1. Convey to people that you care about their safety
Americans are hoping that the worst of the pandemic is behind them. But states and CDC are still recommending precautions such as washing hands, wearing masks, and maintaining some level of social distance.
Here, brands can help customers in their quest to celebrate the 4th of July safely. Little things such as adding complimentary masks, face shields, gloves, and hand sanitizers to Independence Day deals will show consumers that you care about them.
Of course, fireworks and soaps would be an odd pairing. But considering that 2020 has been the year of pandemics, a potential World War and UFOs — it would be the least bizarre offering of this year.
2. Participate in a virtual parade
The coming Independence Day has marketing opportunities that previously did not exist, especially in the digital realm. Many communities in the United States have decided to take parades online, creating an unprecedented marketing avenue for brands.
Sponsoring virtual parades might be uncharted territory for you but it’s a territory worth exploring. The pandemic has caused life to move online and marketers should get with the times.
Since Independence Day parades are usually organized by communities, there’s also an opportunity in them for location-based marketing. Lookout for any virtual parades your customers might be interested in and reach out for sponsorship.

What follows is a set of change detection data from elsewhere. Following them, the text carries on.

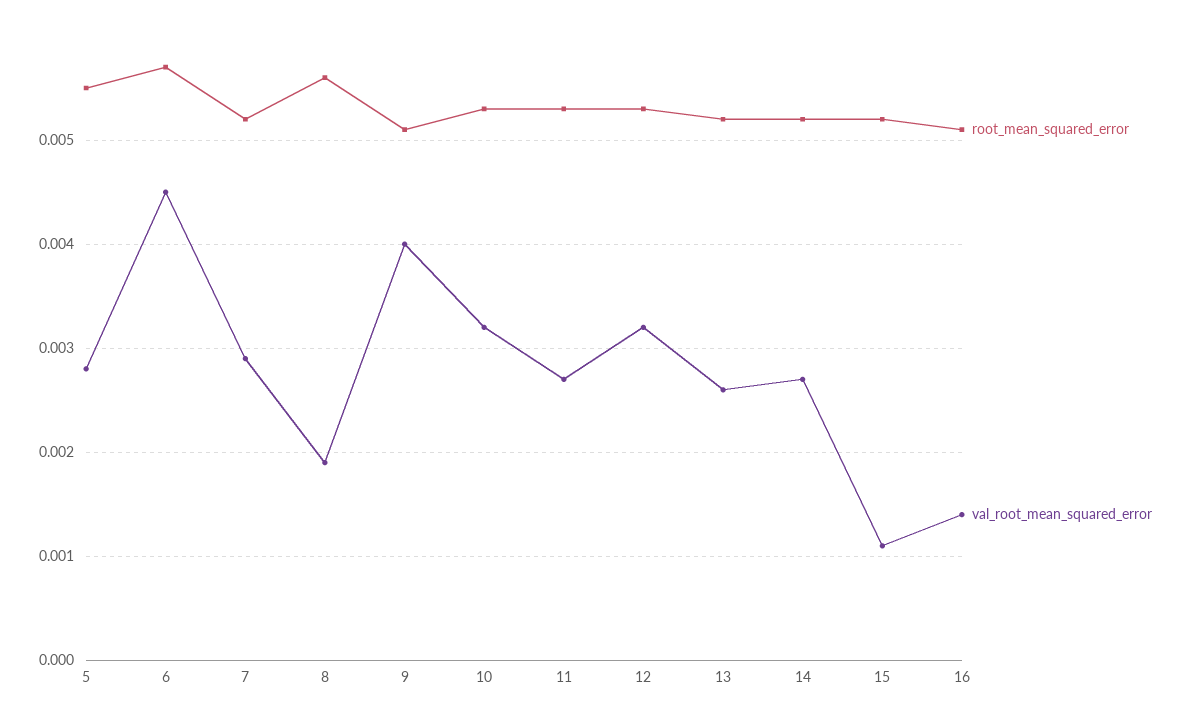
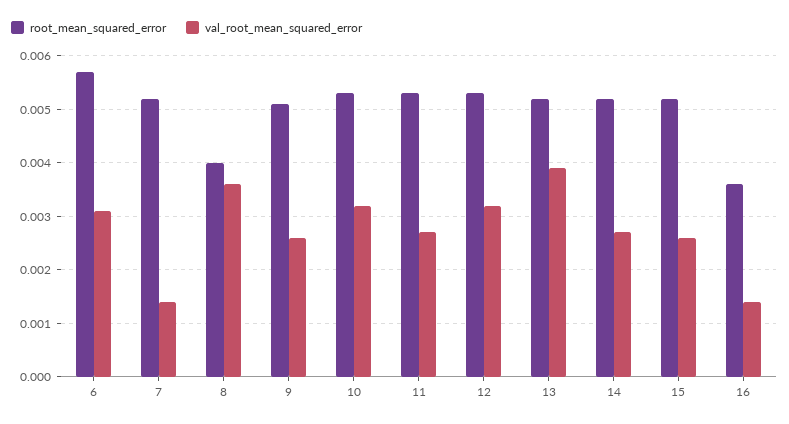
root_mean_squared_error, 5: 0.0055 -> none
val_root_mean_squared_error, 5: 0.0028 -> none
val_root_mean_squared_error, 6: 0.0045 -> 0.003
val_root_mean_squared_error, 7: 0.0029 -> 0.0015
root_mean_squared_error, 8: 0.0056 -> 0.004
val_root_mean_squared_error, 8: 0.0019 -> 0.0035
val_root_mean_squared_error, 9: 0.004 -> 0.0025
val_root_mean_squared_error, 13: 0.0026 -> 0.004
val_root_mean_squared_error, 15: 0.0011 -> 0.0025
root_mean_squared_error, 16: 0.0051 -> 0.0035

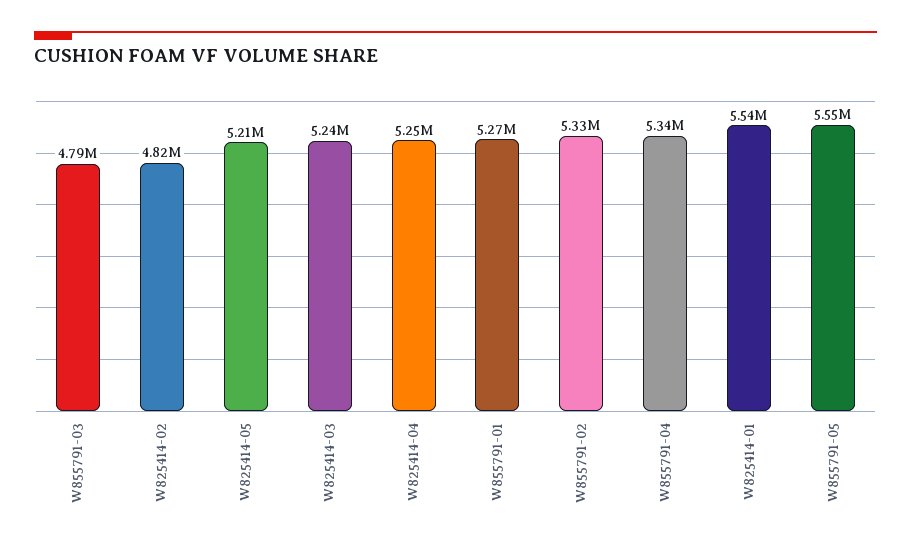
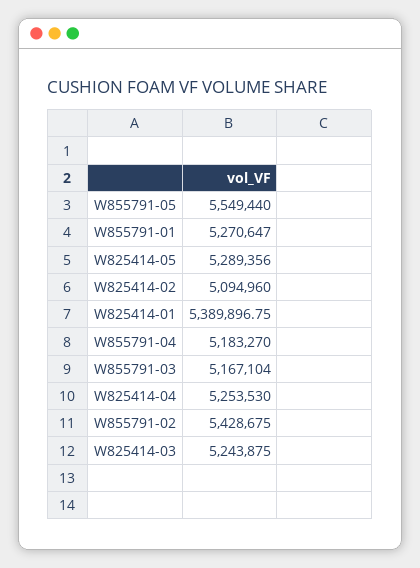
W855791-03: 4790000 -> 5167104
W825414-02: 4820000 -> 5094960
W825414-05: 5210000 -> 5289356
W855791-02: 5330000 -> 5428675
W855791-04: 5340000 -> 5183270
W825414-01: 5540000 -> 5389896.75

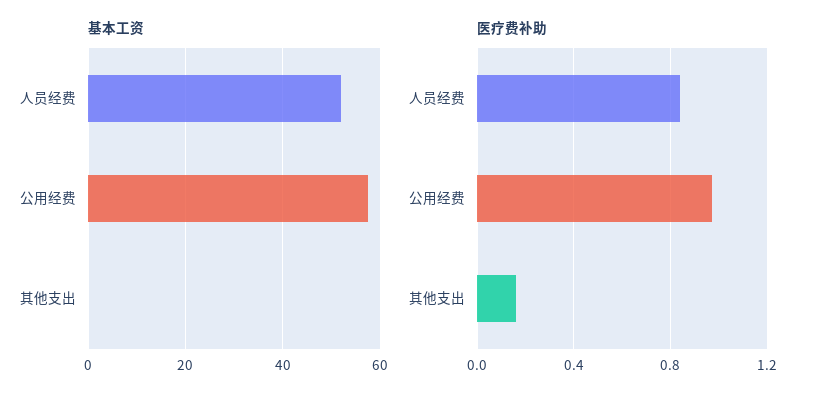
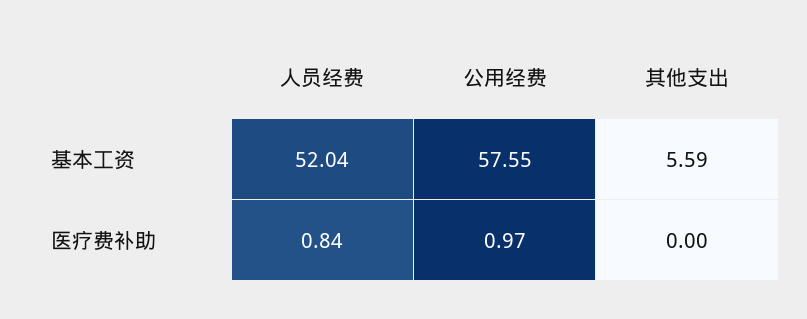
基本工资, 其他支出: 0 -> 5.59
医疗费补助, 其他支出: 0.15 -> 0

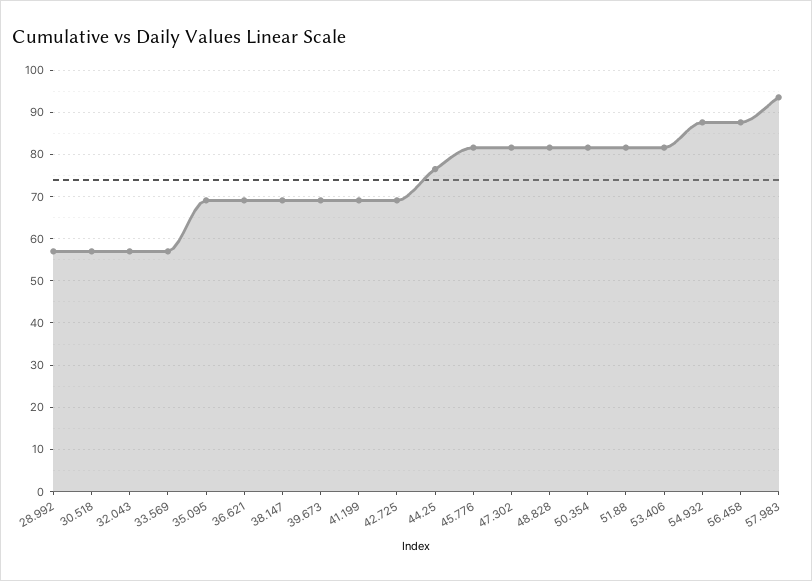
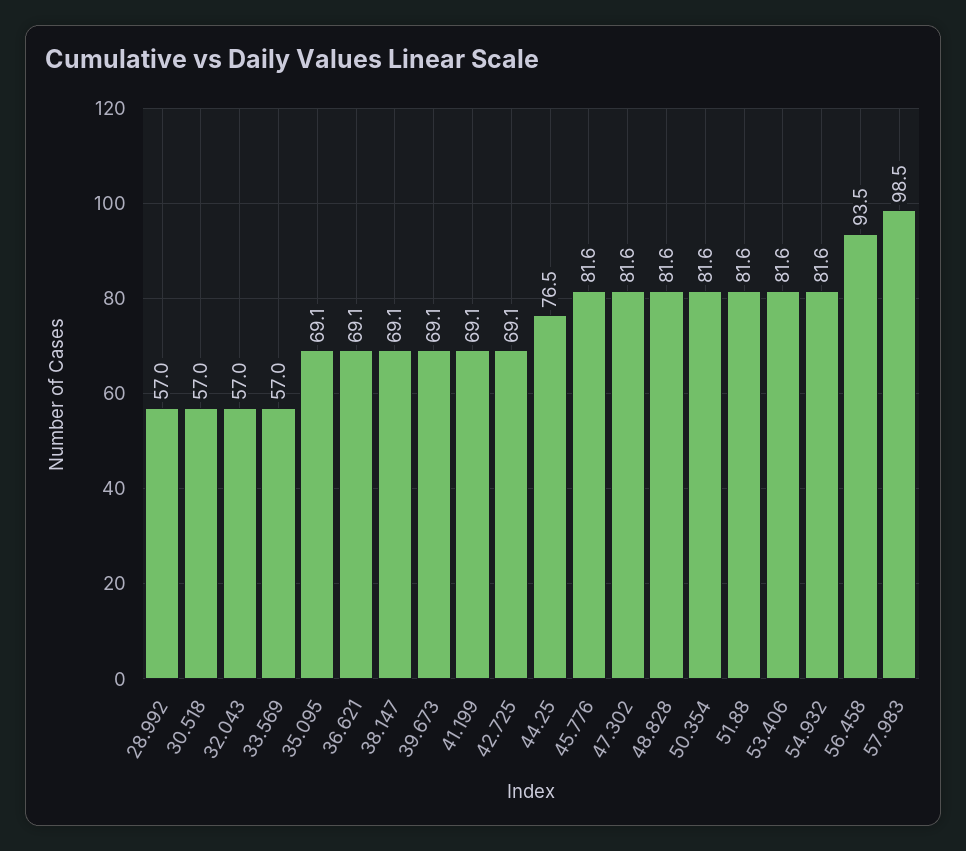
54.932: 88 -> 81.6
56.458: 88 -> 93.5
57.983: 94 -> 98.5

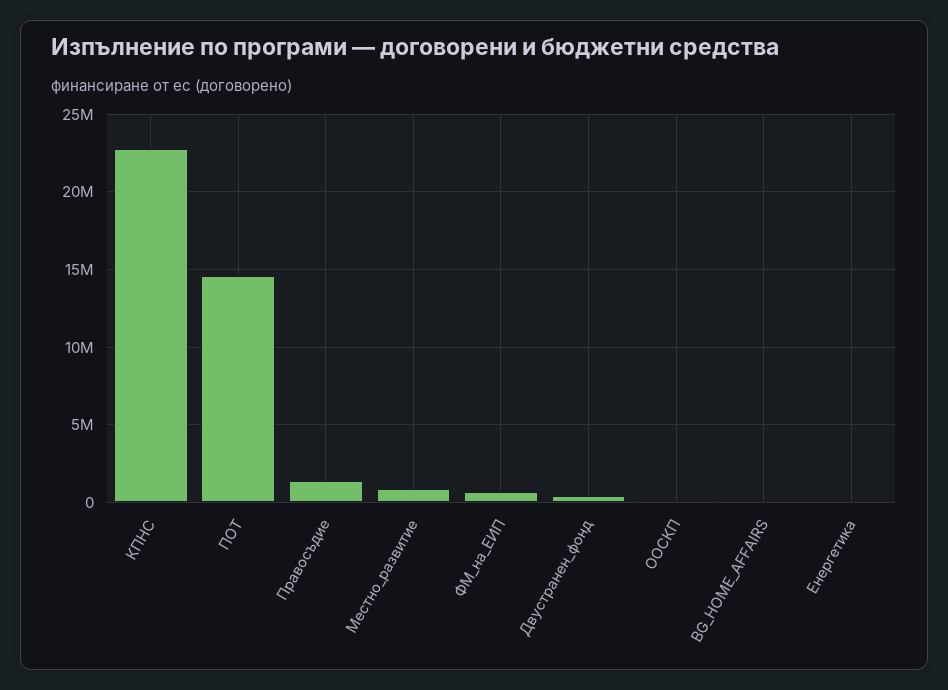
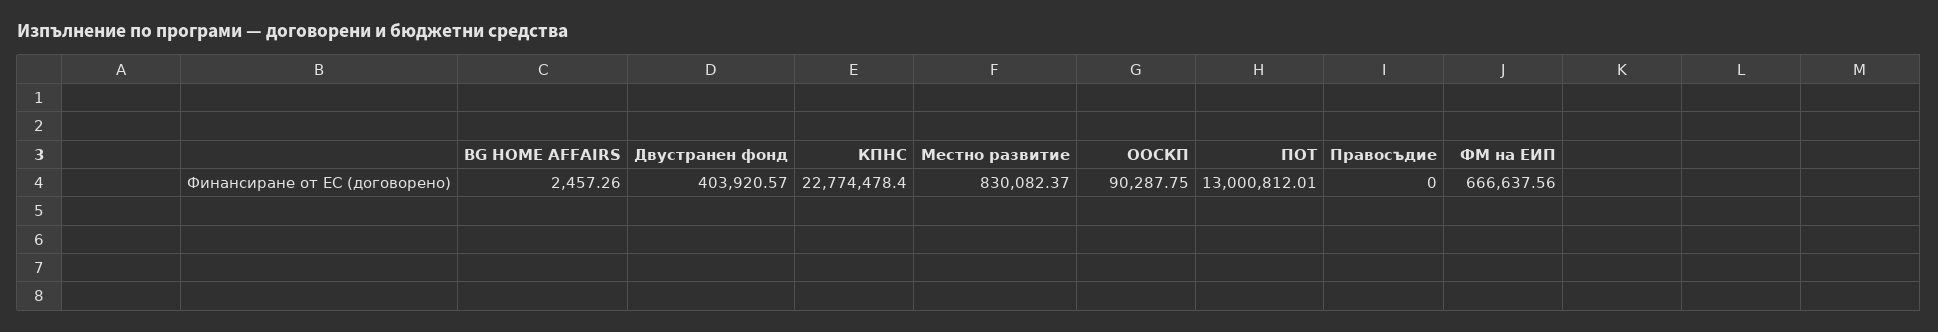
ПОТ: 14500000 -> 13000812.01
Правосъдие: 1500000 -> 0
Енергетика: 0 -> none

Using this new medium, you can put out their message of solidarity, unity, and cooperation. This message will resonate with Americans who are feeling pessimistic due to everything that has unfolded in 2020.
3. Add a flavor of patriotism to your products
Fourth of July is all about celebrating America and everything it has to offer. So don’t shy away from incorporating patriotic imagery and colors in your marketing efforts. To take things a step further, you can even combine patriotic imagery with products that are currently in demand and create new items.
A recent study has shown widespread mask-wearing could prevent a second outbreak of COVID-19. Currently, the Centers for Disease Control (CDC) is also recommending that Americans should cover their faces to stop the spread of novel coronavirus.
Retail businesses can help Americans curtail outbreaks by promoting special flag-themed face masks. These masks will promote a sense of responsibility in Americans to not only stay uninfected themselves but to stop others from getting the virus as well.
4. Keep the focus on diversity
America is fortunate enough to have people from diverse backgrounds. People belonging to different ethnicities and colors have shaped this country. Independence Day is an opportunity to celebrate American diversity.
Now more than ever, it’s a time to shine a light on the minority communities. And in light of recent events, it is the time for brands to uplift voices of those that are feeling suppressed and discriminated against.
Instead of tone-deaf messages and empty platitudes, enterprises should walk the walk. This means consciously joining forces with African-America, Latino, and Native-American influencers while promoting products designed by individuals from disadvantaged communities.
Independence Day this year will allow millions of Americans to blow off steam after months of distress. It will also be a day where they look towards their national identity as a source of strength and unity in a polarizing time. Businesses need to keep this sentiment in mind as they try to drive their campaign home.